### ABOUT THIS EXERCISE
Could you output exactly the lines from the one containing "Where are all" through the end of the records below, and nothing more?

### DATA SHOWN
• • • • •

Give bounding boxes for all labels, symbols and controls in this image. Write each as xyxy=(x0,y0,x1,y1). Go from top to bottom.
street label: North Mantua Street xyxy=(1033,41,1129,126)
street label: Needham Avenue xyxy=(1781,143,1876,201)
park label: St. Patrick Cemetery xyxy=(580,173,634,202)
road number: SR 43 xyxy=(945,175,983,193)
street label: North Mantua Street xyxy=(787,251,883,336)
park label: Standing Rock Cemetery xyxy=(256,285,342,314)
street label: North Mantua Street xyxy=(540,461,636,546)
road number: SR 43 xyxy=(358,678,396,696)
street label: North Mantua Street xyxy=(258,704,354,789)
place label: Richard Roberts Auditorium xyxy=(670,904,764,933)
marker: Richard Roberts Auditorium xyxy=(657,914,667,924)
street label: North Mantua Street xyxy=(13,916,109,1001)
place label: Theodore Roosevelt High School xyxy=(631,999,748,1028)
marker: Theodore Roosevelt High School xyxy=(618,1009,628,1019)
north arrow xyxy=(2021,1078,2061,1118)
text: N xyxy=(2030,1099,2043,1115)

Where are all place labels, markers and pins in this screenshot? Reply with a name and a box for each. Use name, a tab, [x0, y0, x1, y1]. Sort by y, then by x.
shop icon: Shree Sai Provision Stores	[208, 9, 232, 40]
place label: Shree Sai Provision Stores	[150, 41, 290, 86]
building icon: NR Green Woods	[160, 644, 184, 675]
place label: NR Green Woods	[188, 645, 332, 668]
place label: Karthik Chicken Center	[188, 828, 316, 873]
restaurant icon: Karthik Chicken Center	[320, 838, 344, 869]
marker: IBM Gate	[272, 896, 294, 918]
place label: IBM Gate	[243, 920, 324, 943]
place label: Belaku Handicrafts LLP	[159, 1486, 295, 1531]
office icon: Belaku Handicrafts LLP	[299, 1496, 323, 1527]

• • • • •

### RESULT FOR THIS TASK
Where are all place labels, markers and pins in this screenshot? Reply with a name and a box for each. Use name, a tab, [x0, y0, x1, y1]. Sort by y, then by x.
shop icon: Shree Sai Provision Stores	[208, 9, 232, 40]
place label: Shree Sai Provision Stores	[150, 41, 290, 86]
building icon: NR Green Woods	[160, 644, 184, 675]
place label: NR Green Woods	[188, 645, 332, 668]
place label: Karthik Chicken Center	[188, 828, 316, 873]
restaurant icon: Karthik Chicken Center	[320, 838, 344, 869]
marker: IBM Gate	[272, 896, 294, 918]
place label: IBM Gate	[243, 920, 324, 943]
place label: Belaku Handicrafts LLP	[159, 1486, 295, 1531]
office icon: Belaku Handicrafts LLP	[299, 1496, 323, 1527]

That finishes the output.